2 x 180 g boneless salmon fillets, skin on
½ tsp sea-salt flakes
1 tbsp extra virgin olive oil
10 g salted butter, chopped
2 cup steamed jasmine rice to serve
½ tsp black sesame seeds, toasted, to serve
½ tsp white sesame seeds, toasted, to serve
1 bunch coriander to serve
1 lime cut into wedges to serve
1 small zucchini
1 small carrot
¼ cup coriander leaves
1 green shallot, thinly sliced on diagonal
½ fresh red chilli, deseeded, sliced into very thin strips
1 tbsp kecap manis (or gluten-free alternative)
1 tsp honey
Juice of 1 lime
- To make Asian slaw, run a vegetable peeler down zucchini and carrot in a single motion to create ribbons. Cut ribbons lengthways into thin strips and transfer to a large bowl. Alternatively, you can use a julienne peeler or spiraliser. Stir in coriander, shallot, chilli, kecap manis, honey and lime juice. Set aside.
- Pan-fry salmon. Pat fillets dry using a piece of paper towel. Using a sharp knife, make 2 shallow cuts lengthways into skin of each fillet. Sprinkle skin with salt. Put a large non-stick frying pan over a medium heat. When pan is hot, add oil. Add fillets, skin-side down, in a single layer. Cook for 4 minutes or until skin is crisp and fish is cooked to halfway up fillets. Turn fillets over using a fish slice utensil and cook for a further 30 seconds.

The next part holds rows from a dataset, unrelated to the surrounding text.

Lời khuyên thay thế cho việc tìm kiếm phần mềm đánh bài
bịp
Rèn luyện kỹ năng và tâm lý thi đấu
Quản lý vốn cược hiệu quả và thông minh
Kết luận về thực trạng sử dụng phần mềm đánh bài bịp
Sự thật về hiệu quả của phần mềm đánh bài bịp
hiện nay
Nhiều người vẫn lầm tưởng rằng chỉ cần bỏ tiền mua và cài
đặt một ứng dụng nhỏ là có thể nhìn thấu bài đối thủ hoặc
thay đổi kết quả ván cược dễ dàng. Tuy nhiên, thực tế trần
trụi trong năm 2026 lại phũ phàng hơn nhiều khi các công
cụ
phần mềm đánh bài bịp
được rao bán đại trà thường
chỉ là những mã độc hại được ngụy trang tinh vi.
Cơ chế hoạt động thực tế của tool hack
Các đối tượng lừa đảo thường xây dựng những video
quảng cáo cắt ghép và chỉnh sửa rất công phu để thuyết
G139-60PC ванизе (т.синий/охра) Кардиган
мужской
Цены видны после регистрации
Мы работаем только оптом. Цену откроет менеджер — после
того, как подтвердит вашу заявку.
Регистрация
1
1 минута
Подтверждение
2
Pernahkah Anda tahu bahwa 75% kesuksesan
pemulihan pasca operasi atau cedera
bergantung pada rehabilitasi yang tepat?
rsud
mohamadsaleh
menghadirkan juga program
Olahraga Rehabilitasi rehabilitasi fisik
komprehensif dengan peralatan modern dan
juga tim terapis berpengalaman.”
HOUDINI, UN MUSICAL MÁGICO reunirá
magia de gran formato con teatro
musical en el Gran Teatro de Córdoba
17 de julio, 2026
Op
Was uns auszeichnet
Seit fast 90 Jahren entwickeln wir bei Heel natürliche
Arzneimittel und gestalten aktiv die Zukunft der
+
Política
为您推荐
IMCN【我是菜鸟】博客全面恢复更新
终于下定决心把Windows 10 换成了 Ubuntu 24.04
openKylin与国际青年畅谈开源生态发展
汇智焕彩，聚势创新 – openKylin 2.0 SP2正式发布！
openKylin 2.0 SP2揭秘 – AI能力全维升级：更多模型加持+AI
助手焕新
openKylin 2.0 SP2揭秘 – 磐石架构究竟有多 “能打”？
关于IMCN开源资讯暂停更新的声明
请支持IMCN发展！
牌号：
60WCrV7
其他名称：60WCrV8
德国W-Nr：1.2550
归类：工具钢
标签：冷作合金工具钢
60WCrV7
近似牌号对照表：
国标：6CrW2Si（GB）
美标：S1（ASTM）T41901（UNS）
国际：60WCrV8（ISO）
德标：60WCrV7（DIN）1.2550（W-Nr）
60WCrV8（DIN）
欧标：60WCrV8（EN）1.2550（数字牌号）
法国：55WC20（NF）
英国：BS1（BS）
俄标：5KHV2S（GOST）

Add butter and cook for a further 30 seconds or until fish is almost cooked through. Remove from heat and set aside in pan to rest for 2 minutes. (Fish flesh is delicate, and will continue to cook from the residual heat in the hot pan.) Serve fillets drizzled with pan juices and your favourite accompaniment.
- Arrange each salmon fillet on a bed of steamed rice on a serving plate with a little of the Asian slaw. Scatter over sesame seeds and coriander leaves, then serve with lime wedges and remaining Asian slaw on the side.